Self-Explaining Neural Networks Revisited

March 1, 2021 21 minute read

Today’s machine learning methods are known for their ability to produce high performing models from data alone. However, the most common approaches in machine learning are often far too complex for humans to understand, hence they are often referred to as black-box models. For humans, it is impossible to understand how these models arrived at their decisions. At first glance, this does not seem to be a problem as these models perform very well in almost all application areas, sometimes even surpassing human performance. Therefore, it is not surprising that these models have been adopted in a wide range of real-world applications, especially in increasingly critical domains such as healthcare, criminal justice, and autonomous driving. However, when taking a deeper look it becomes clear that all of these applications have a direct impact on our lives and can be harmful to our society if not designed and engineered correctly, with considerations to fairness. Consequently, demand for interpretability of complex machine learning models has increased over recent years.
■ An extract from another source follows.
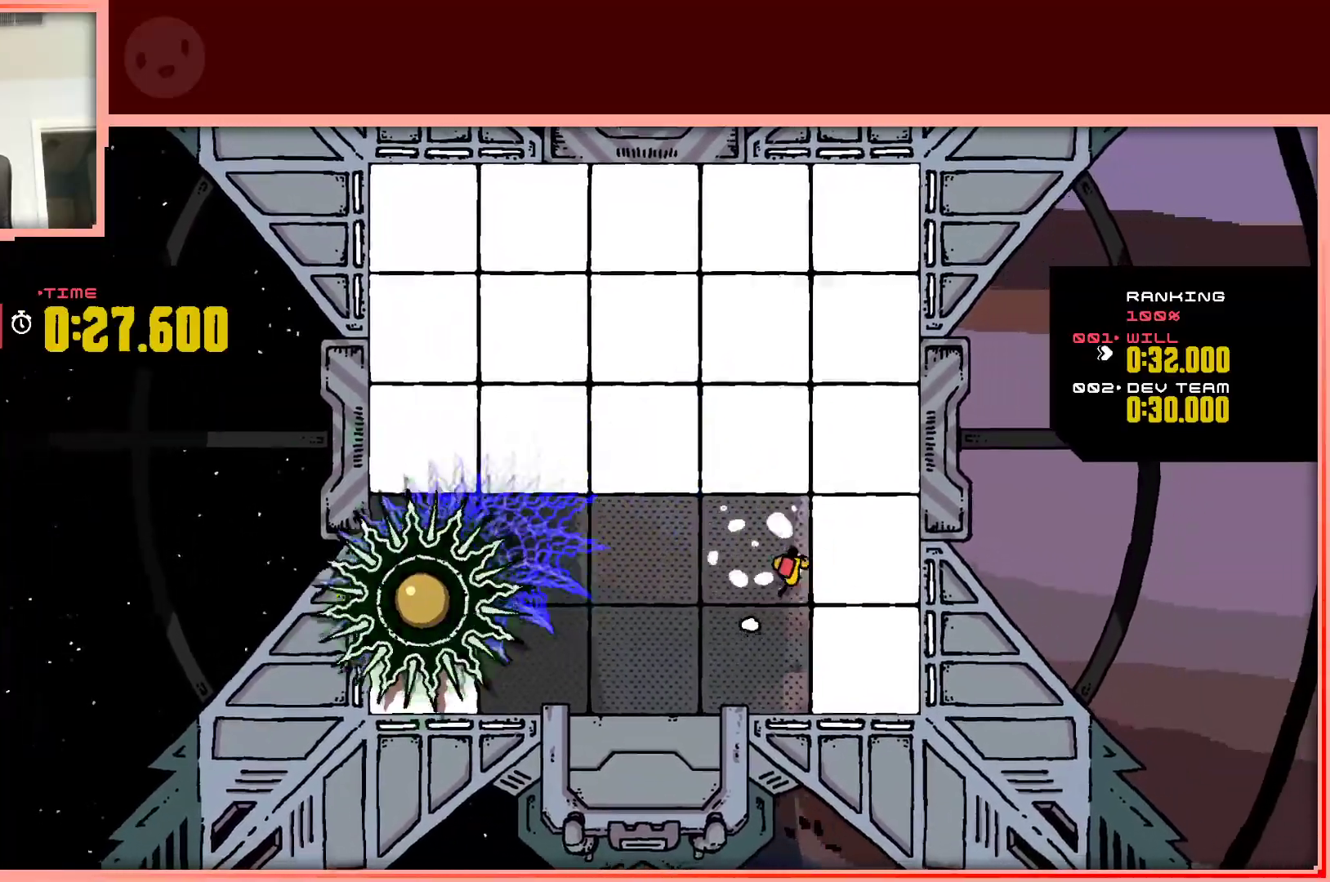
{"keys": ["right"], "events": [[50, "up", "up"], [133, "down", "down"], [417, "down", "up"]]}
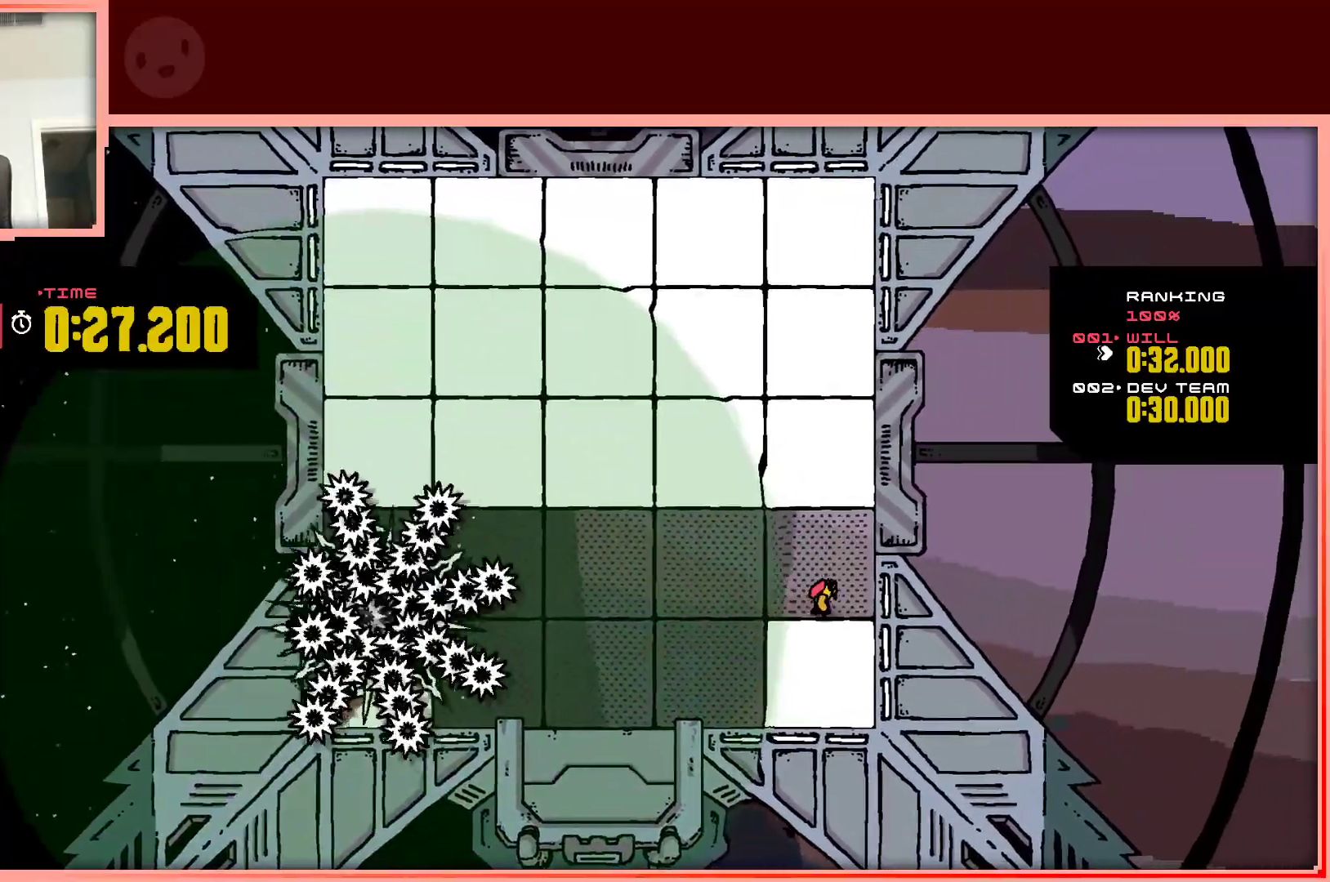
{"keys": [], "events": [[17, "up", "down"], [150, "right", "up"], [150, "up", "up"], [250, "down", "down"], [483, "down", "up"]]}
In this blog post we will present an extension of a Self-Explaining Neural Network (SENN) [1] in order to enhance interpretability.

Achieving Interpretability

Two different paradigms on achieving interpretability of machine learning models are predominant in the literature: post-hoc explanation methods and intrinsically interpretable models.

Post-hoc explanation methods aim to provide information on black-box models after training and do not pose any constraints or regularization enforcing interpretability on the model of interest. These methods can be divided into gradient or reverse propagation methods that use at least partial information given by the primary model, and complete black-box methods that only use local input-output behavior for explanations.

Conversely, an intrinsically interpretable approach aims to make a model interpretable by its formulation and architecture and thus takes into account interpretability already during training. A first and natural approach to achieve model interpretability is to restrict oneself to the use of simple and often close to linear (regression like) models that can be understood by humans on a global level. Other approaches aim to induce sparsity in the context of a neural network. Lastly and most relevant for the approach taken here, we want to mention explanation generating models. These models produce explanations which are at the same time used for predictions and thus aim to be intrinsically interpretable by network architecture.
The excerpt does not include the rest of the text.